Mooncrest Mountain, their destination, was still a ways off but rose from the snowy landscape before them like an imposing goliath of stone and ice.
The foothills of the mountains were a labyrinth of rocky cliffs and gullies, stripped bare of most vegetation by blasts of icy winds. The land itself appeared dead.
“Tomas, please. Say something. We need your help,” Landry begged, patting Tomas on the shoulder. He refused to speak.
He thought back to Winterglade. The warmness of the inn they had stopped at. His conversations with the barmaid Hila. Her gorgeous smile and her soft lips against his cheek.
He thought back to Hollowhill. The tide of refugees fleeing their burning town.
The boy.
The boy Tomas had ridden past, with a pale face smeared in sweat and soot and tattered pieces of material for clothing.
He wondered where the boy was now? Had he found his family? Had the beef jerky he had given to the boy been enough to ward off starvation?
Other, darker fears breached Tomas’s mind.
Had the cold gotten him? Was he alone some place?
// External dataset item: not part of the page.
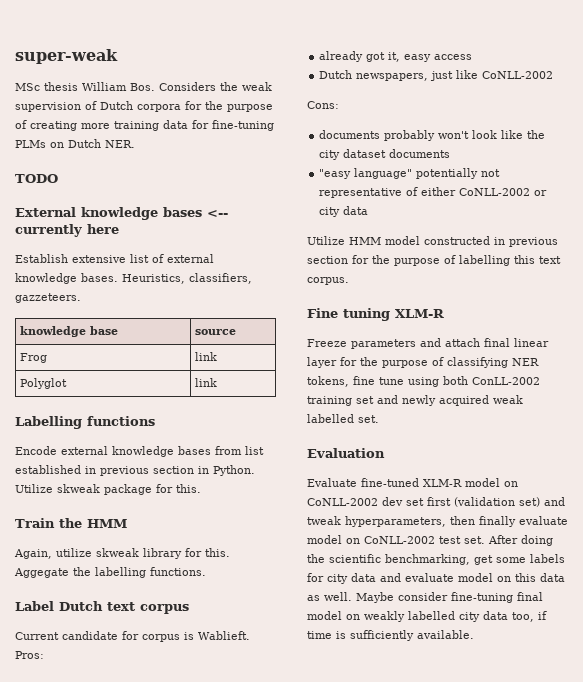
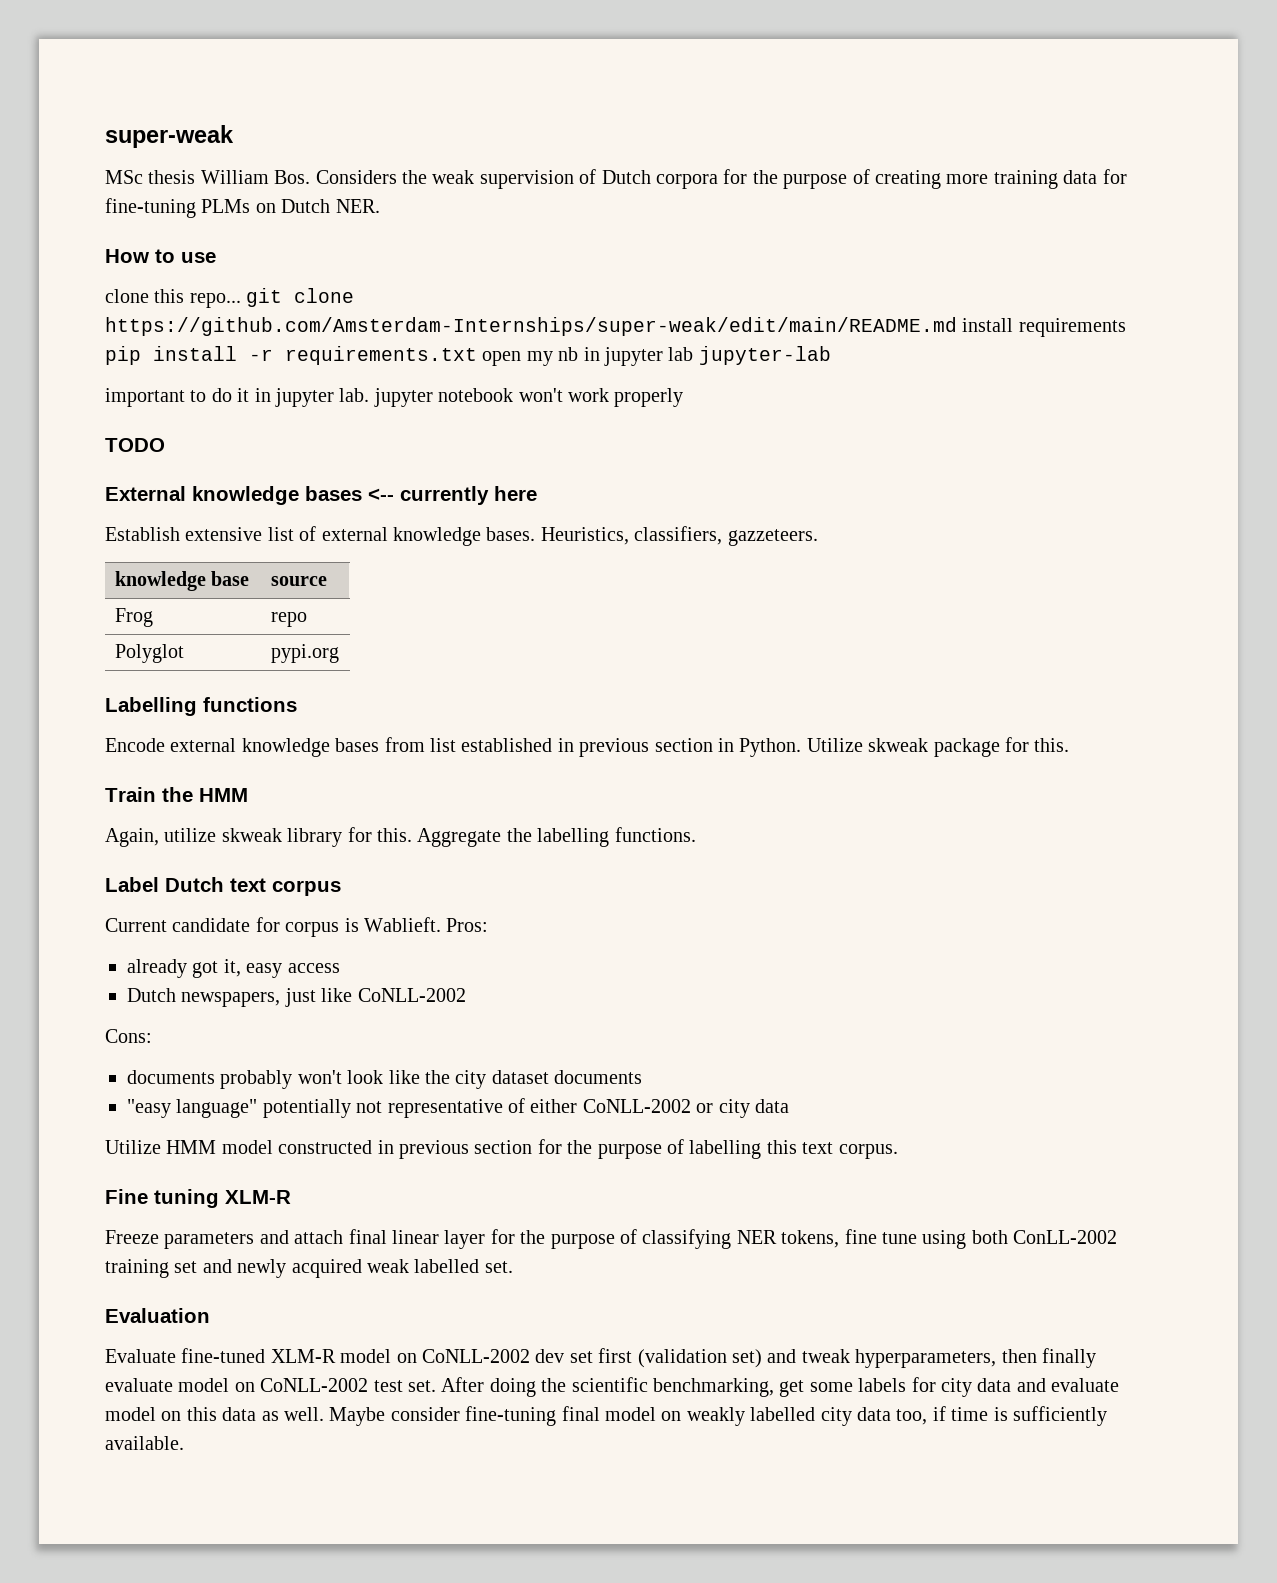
(135, 144) none -> [105,249,216,263] [105,288,355,308] [105,317,1126,337] [105,346,831,366] [105,388,684,407] // How to use // clone this repo... git clone https://github.com/Amsterdam-Internships/super-weak/edit/main/README.md install requirements pip install -r requirements.txt open my nb in jupyter lab jupyter-lab // important to do it in jupyter lab. jupyter notebook won't work properly
[195,352,218,361] link -> [270,612,307,627] repo
[195,378,218,387] link -> [270,644,339,663] pypi.org
[14,568,69,578] Aggegate -> [417,828,502,847] Aggregate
Or perhaps the Akurai invaders had found him and butchered him. Or worse.
“Tomas? Speak to me.”
The voice was ghostly. So distant, so far away. A place Tomas felt he would never be able to return to. Not now, not after all that had happened.
Tomas had tried explaining to the others what had happened during the attack with those creatures, how Ref had stabbed Rilan during the attack.
He was the only one to have seen it.
His efforts were futile- the hunting knife that Ref had used was flung from his hands when Tomas had tackled him and was lost amongst the snow and debris of the camp.
No one could account for how Rilan had died, but Ref, through his bloodied smile and broken face, had insisted it was one of those monsters, and he was only trying to help the boy.
A blatant lie.
Landry had stood up for Tomas, corroborating the story of Ref and Styna’s previous attack on Rila
n. But the men were at odds, and the captain was having none of it. He refused to believe either Ref or Tomas. No soldier in his company would dare murder another, the captain believed.
Ref requested to have Tomas executed for attacking him. Gharland instead ordered Landry to chain the grieving boy up.
“We still need him.”
It had left Tomas feeling hopeless and alone, imprisoned in both mind and body. The shackles against his skin only heightened the ones tightening in his subconscious.
Onwards they had trudged through the snowy forest and into the foothills of the Fist, where the path branched out into various unmarked routes.
Then it hit him. Tomas remembered his key that he had brought from home, hanging from the steel chain around his neck.
Where is it? In a panic, he felt for the key, but realised it was gone.
“Landry,” Tomas whispered through his cracked lips. The squire looked relieved to see him finally speak. “Where are my things?”
“Your things?” Landry gulped, unsure of what to say. He looked back at the survivours of the company who were arguing amongst themselves over which route to take, since their guide was refusing to give directions.
“My chain. The one I had around my neck.”
Landry scratched his head. “I don’t know, Tomas. The others stripped you of everything after they shackled you.”
Tomas looked to the others in the party, feeling uneasy. Who could have his key? Captain Gharland? Or possibly even Ref?
Smiling John sat in the snow, exhausted. He had survived his burns and was covered in ointments, dressings, and bandages. He glared at Tomas intensely.
“I didn’t do anything wrong. You must believe me. You need to unchain me,” Tomas begged. The skin on his wrists was raw and painful from the metal, and walking was difficult.
“You know I can’t do that.”
“I need to get my things back.”
“Right now, we need your help to find our way up the mountain, Tomas.”
Tomas shook his head. “Why did you even bother to stand up for me if you don’t believe me?”
“Because I don’t want to see you dead.”